Fernanda Montenegro joue une institutrice à la retraite qui écrit des lettres à des gens illettrés pour quelques sous, dont une une femme et son fils. Problème, cette mère se fait écraser en sortant de la gare, laissant son fils tout seul. Il demande à cette institutrice de le ramener chez son père, à l'autre bout du Brésil. Elle commence par refuser, puis touchée par la détresse de l'enfant, accepte de l'accompagner.

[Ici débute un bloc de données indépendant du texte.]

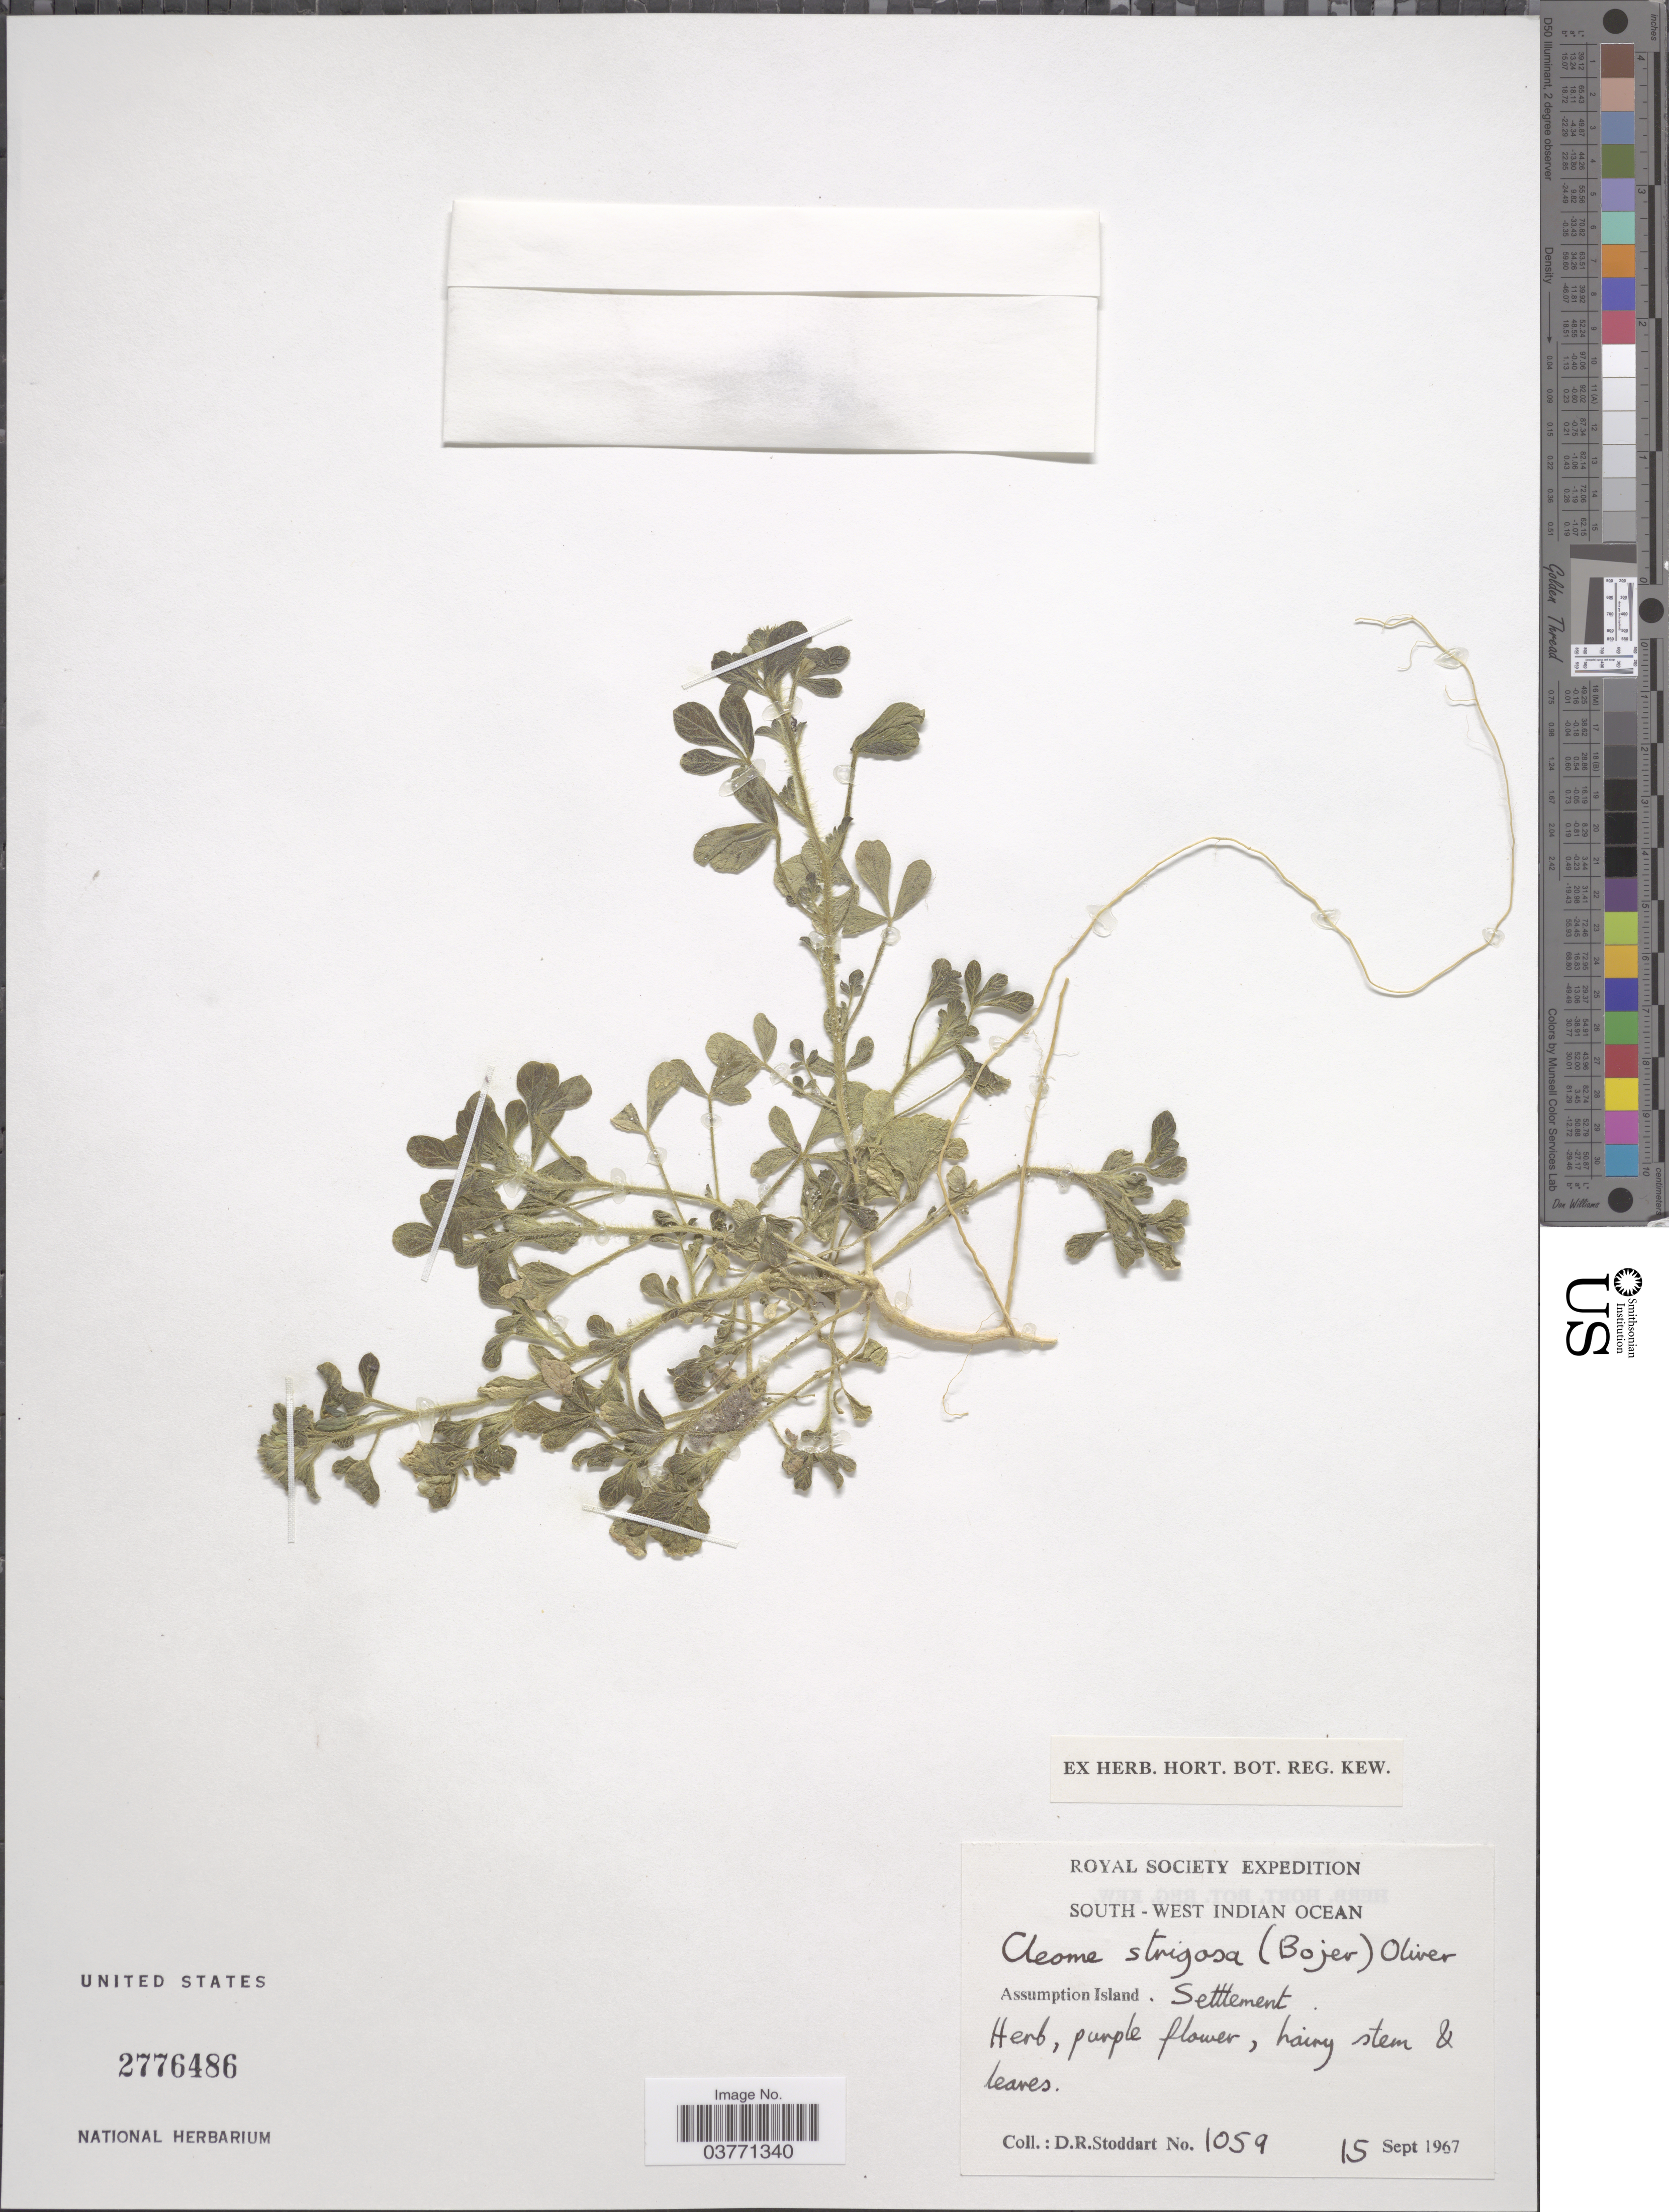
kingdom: Plantae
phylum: Tracheophyta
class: Magnoliopsida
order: Brassicales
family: Cleomaceae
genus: Sieruela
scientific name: Sieruela strigosa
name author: (Bojer) Roalson & J.C. Hall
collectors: D. R. Stoddart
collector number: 1059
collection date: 1967-09-15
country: Seychelles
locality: South-West Indian Ocean. Assumption Island. Settlement.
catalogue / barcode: US 2776486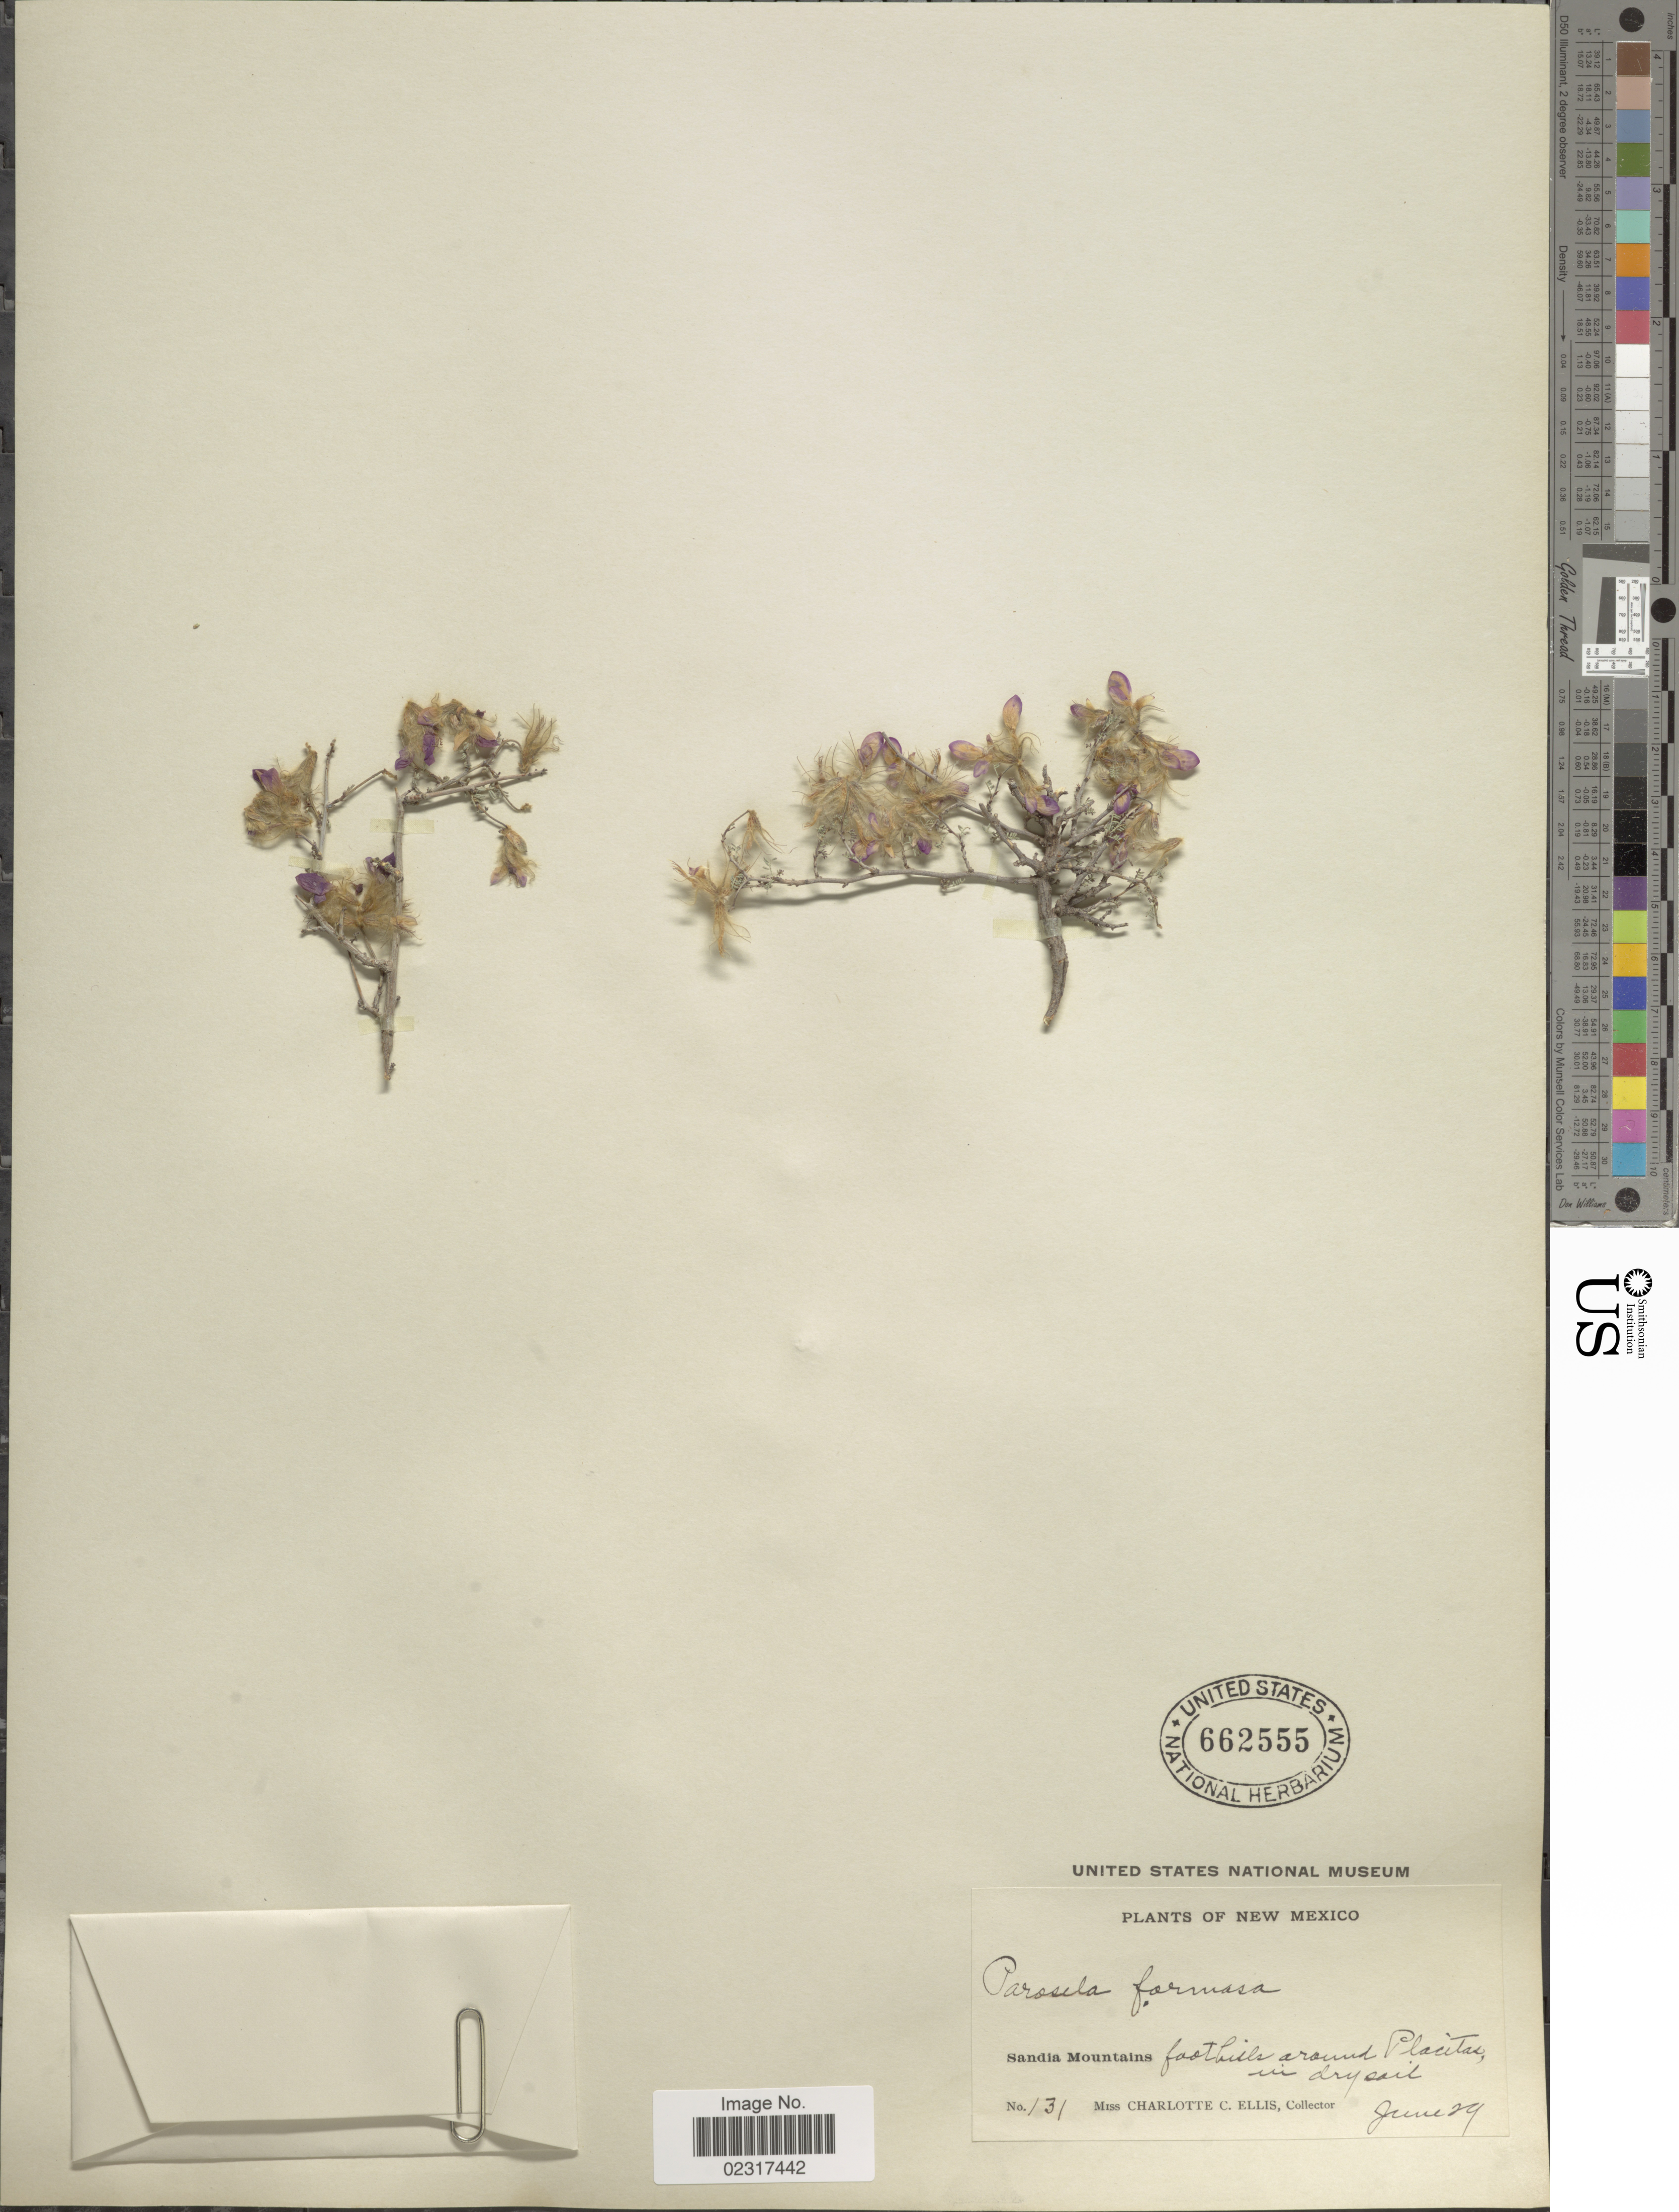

Ce qui ressemble beaucoup au film de Cassavetes où une femme d'âge mur se trainait un gamin comme un boulet, sauf qu'ici, ça n'est pas dramatique, c'est un road movie à travers le Brésil, où on voit sa grande pauvreté, l'importance de la religion, et surtout l'évolution de la relation entre cette vieille femme, très bien jouée par Fernanda Montenegro, et ce garçon impossible, elle qui voit en lui le fils qu'elle n'a jamais eu.
Alors voilà, c'est parfois touchant, la fin est réussie ... mais après ? Je pense qu'il ne m'en restera pas grand-chose, ajouté à ce curieux choix visuel de Walter Salles de faire une photo dorée qui est lassante à la longue.
Au final, ça n'est pas mauvais, mais je ne comprends pas le culte de ce film, qu'on a déjà vu ailleurs, et même plus tard avec Julia d'Erick Zonca.